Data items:
= = = = = = =

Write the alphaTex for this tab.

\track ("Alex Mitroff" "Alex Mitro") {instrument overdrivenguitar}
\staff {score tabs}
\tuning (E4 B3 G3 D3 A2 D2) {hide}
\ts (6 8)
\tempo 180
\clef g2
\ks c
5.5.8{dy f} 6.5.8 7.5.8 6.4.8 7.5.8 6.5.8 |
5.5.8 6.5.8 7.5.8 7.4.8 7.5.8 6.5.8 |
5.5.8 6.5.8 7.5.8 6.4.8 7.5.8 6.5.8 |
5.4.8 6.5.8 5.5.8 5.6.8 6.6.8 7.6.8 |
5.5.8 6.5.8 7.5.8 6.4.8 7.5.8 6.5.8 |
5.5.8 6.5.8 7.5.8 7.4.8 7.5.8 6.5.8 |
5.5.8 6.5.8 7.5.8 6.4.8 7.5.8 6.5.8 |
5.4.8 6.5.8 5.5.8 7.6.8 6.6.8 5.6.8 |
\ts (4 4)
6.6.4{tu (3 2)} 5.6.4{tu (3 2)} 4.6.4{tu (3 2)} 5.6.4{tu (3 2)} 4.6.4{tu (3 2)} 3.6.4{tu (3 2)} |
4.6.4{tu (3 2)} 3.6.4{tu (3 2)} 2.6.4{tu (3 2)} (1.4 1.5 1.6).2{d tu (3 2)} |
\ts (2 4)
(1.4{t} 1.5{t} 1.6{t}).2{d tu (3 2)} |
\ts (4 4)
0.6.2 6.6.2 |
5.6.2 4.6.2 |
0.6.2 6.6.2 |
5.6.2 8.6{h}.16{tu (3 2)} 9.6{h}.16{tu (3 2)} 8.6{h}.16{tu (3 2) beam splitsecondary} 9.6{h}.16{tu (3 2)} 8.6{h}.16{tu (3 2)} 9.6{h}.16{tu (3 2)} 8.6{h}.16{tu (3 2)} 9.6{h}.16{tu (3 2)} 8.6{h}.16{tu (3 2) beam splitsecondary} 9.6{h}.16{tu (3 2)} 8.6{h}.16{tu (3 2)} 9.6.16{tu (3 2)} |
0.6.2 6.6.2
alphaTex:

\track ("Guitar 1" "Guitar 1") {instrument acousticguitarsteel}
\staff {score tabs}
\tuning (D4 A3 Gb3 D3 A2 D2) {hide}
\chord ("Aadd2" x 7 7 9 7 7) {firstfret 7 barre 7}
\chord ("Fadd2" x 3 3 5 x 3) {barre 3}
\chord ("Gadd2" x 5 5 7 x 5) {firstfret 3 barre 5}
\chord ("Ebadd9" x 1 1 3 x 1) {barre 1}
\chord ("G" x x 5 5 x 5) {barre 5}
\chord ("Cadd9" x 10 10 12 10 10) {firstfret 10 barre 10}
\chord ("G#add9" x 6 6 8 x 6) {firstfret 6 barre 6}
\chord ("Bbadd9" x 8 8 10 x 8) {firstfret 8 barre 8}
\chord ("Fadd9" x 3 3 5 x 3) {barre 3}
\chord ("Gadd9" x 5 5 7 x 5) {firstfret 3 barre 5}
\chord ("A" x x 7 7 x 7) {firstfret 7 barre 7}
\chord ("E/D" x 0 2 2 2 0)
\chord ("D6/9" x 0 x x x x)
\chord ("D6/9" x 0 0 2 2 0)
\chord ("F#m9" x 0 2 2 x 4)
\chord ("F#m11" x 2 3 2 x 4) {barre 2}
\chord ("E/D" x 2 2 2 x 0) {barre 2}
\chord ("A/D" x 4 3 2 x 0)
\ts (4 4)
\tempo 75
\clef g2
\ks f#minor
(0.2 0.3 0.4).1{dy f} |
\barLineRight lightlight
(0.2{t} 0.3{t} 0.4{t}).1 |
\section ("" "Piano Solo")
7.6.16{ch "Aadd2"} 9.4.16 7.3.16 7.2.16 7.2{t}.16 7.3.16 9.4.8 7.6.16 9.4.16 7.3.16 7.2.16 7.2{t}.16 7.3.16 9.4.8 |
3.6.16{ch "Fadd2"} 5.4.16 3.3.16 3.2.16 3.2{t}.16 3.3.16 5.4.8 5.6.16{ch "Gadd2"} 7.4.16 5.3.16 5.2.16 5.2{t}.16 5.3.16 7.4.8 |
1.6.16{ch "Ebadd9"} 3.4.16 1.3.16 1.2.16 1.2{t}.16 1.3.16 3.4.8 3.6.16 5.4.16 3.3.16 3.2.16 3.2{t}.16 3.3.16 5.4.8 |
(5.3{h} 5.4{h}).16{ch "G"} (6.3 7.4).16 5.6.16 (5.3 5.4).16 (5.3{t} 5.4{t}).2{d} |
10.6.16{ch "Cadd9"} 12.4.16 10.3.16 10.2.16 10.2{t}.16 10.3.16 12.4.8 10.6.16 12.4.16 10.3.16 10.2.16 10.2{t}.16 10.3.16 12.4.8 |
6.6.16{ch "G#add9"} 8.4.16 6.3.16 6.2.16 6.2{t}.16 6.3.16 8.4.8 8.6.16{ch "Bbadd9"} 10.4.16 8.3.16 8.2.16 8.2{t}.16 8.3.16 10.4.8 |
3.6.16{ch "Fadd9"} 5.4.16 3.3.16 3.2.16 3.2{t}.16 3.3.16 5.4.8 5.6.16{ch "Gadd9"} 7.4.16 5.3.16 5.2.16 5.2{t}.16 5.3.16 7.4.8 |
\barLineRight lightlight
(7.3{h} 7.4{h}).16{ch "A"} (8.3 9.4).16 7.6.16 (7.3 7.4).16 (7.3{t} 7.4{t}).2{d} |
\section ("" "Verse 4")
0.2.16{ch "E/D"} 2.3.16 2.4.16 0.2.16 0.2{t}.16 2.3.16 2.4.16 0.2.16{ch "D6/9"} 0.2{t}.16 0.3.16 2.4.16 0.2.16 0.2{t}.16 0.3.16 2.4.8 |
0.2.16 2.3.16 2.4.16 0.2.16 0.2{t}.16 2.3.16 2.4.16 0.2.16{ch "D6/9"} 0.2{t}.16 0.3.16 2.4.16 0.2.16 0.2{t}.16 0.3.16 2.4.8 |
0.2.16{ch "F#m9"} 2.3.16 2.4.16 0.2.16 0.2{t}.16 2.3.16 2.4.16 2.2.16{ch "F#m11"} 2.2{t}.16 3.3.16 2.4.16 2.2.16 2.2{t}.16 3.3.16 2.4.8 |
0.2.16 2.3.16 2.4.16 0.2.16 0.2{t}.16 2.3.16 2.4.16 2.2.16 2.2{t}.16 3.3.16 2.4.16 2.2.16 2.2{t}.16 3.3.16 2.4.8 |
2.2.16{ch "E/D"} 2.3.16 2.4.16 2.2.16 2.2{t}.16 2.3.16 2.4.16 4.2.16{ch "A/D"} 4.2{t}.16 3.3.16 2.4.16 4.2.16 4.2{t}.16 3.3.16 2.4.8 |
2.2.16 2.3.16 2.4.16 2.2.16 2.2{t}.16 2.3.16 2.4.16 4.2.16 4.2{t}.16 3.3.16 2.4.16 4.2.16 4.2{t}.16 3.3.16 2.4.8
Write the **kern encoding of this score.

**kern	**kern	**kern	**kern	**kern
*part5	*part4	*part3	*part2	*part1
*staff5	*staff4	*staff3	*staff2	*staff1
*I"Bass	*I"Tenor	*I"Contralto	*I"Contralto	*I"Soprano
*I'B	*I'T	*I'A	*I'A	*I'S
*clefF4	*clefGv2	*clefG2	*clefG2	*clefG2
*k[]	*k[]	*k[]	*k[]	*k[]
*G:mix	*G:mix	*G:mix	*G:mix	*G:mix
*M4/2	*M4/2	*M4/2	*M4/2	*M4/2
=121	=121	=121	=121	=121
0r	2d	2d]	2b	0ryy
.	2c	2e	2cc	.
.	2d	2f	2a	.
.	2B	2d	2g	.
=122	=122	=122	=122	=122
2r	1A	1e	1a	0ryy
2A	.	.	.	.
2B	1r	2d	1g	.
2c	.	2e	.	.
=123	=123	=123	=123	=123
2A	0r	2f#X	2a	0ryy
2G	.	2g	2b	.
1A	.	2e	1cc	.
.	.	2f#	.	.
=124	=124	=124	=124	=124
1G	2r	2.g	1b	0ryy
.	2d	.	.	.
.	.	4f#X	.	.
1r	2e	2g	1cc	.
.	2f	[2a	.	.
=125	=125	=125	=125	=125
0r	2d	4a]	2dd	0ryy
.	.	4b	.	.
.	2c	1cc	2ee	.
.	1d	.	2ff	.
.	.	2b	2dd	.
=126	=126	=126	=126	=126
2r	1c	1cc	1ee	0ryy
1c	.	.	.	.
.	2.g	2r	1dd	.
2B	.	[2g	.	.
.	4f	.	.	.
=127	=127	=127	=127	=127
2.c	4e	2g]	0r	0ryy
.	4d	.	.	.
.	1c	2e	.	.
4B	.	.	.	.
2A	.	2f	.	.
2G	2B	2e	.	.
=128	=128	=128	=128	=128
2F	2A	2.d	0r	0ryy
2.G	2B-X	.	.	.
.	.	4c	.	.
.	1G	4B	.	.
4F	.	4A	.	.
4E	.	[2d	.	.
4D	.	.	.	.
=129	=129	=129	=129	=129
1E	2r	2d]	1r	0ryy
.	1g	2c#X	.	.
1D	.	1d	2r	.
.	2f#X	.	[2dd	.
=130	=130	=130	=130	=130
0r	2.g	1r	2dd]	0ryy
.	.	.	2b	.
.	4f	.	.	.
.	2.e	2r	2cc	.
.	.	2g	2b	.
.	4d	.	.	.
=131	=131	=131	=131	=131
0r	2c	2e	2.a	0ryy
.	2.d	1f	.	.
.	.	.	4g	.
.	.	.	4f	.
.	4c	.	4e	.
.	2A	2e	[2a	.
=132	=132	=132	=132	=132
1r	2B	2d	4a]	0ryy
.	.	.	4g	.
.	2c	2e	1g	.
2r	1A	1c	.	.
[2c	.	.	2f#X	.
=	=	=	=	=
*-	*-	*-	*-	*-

= = = = = = =

◆ PROMPT
Gather every line of the records that contains the string "kern". Case counts, so only lines with a case-sensitive match qualify.

◆ ANSWER TO THIS EXERCISE
Write the **kern encoding of this score.
**kern	**kern	**kern	**kern	**kern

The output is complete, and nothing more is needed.